Court documents released by the Justice Department reveal that Michele Spagnuolo is accused of utilizing an internal company tool late last year. He allegedly accessed data on Google’s top-trending searches for 2025. Subsequently, he is said to have placed millions of dollars in bets on Polymarket regarding whether various celebrities would be among the most searched individuals in 2025.

This occurred weeks before Google publicly released its annual Year in Search report. The most searched person of 2025 was ultimately revealed to be D4vd, a singer who gained significant attention last year. This was due to a disturbing incident involving a dismembered body found in the trunk of a car registered to him.

Using the Polymarket username “AlphaRaccoon,” Spagnuolo allegedly bet hundreds of dollars that D4vd would appear in the most widely searched individuals list. At the time of his bet, the market assessed the odds of D4vd’s appearance as quite slim.

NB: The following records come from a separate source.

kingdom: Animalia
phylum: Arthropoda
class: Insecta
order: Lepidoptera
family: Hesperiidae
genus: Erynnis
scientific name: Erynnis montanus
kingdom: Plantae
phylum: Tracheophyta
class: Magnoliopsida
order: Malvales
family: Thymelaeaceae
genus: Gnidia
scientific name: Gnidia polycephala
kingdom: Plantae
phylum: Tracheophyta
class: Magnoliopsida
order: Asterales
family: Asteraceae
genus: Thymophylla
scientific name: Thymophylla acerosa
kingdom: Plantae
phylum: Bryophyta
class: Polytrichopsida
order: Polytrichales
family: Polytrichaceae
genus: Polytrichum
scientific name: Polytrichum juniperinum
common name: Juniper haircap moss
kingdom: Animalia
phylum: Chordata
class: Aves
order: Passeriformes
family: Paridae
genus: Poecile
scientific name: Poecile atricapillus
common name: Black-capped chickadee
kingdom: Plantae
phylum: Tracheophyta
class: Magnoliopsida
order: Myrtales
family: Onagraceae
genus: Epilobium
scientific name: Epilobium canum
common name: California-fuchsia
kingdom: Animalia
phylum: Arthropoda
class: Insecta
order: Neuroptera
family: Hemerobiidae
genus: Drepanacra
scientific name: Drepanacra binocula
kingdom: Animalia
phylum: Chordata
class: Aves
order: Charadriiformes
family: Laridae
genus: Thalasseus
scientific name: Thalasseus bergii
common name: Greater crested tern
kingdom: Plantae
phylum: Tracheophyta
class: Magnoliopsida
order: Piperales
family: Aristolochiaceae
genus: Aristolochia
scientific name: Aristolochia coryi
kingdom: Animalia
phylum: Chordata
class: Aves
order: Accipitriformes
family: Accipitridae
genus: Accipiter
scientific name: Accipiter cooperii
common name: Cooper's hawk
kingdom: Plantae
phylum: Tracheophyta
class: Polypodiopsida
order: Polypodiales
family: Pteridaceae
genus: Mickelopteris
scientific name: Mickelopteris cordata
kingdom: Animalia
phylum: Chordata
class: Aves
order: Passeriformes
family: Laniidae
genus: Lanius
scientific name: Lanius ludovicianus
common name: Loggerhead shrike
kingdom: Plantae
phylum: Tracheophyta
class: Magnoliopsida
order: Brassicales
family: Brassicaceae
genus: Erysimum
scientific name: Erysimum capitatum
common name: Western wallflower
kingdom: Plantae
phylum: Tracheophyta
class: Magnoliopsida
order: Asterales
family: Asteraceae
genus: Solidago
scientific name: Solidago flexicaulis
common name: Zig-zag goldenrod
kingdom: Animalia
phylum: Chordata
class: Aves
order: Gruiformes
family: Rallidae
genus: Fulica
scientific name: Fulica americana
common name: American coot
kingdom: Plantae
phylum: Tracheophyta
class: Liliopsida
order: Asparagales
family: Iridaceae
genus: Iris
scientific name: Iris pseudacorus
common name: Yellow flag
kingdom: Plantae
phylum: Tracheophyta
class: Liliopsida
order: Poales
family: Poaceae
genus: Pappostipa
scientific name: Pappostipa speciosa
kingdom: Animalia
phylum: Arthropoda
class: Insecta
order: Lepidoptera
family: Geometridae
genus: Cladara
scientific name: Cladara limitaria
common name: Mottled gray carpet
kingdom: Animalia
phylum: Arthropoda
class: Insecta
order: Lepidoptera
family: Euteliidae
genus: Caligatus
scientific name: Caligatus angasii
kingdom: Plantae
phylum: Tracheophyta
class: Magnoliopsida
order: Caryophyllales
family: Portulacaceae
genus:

Days after the Year in Search data became public, Spagnuolo’s Polymarket account reportedly transferred millions of dollars in cryptocurrency to a crypto wallet. The accusations against Spagnuolo include commodities fraud, wire fraud, and money laundering.

The Commodity Futures Trading Commission (CFTC) has also filed a civil lawsuit against him on similar grounds. Spagnuolo, an Italian citizen residing in Switzerland, had his charges unsealed on Wednesday. He was arrested in New York on Wednesday and appeared before a magistrate judge.

The judge released him on a $2.25 million bond, as confirmed by the U.S. Attorney’s Office for the Southern District of New York to CBS News. A Google spokesperson stated that Spagnuolo has been placed on leave and that the tech giant is cooperating with law enforcement.

“The employee accessed our marketing material using a tool available to all employees, but using such confidential information to place bets is a serious breach of our policies,” the spokesperson said. Polymarket announced on X (formerly Twitter) that it had flagged the trader. A company spokesperson indicated that Polymarket worked closely with federal authorities, asserting that it is the only prediction platform to date whose cooperation has resulted in insider trading charges in the United States.

The charges against Spagnuolo come just one month after a U.S. special forces soldier was arrested. The soldier was accused of winning over $400,000 by betting on the raid to capture former Venezuelan leader Nicolás Maduro before the raid’s news was made public. The soldier has pleaded not guilty to the charges.

These cases have brought to light concerns regarding the potential for insider trading on prediction markets, which have seen a surge in popularity in recent years. Earlier this year, a data analyst shared with “60 Minutes” that he had observed other instances of Polymarket accounts accumulating millions by correctly predicting outcomes related to U.S. military operations. These predictions sometimes achieved an astonishingly high win rate.

Polymarket maintains that insider trading is prohibited on its platform. The company states that it actively monitors for misconduct and refers illegal activities to federal authorities. “Blockchain trading is transparent, traceable, and bad actors leave footprints,” a company spokesperson stated.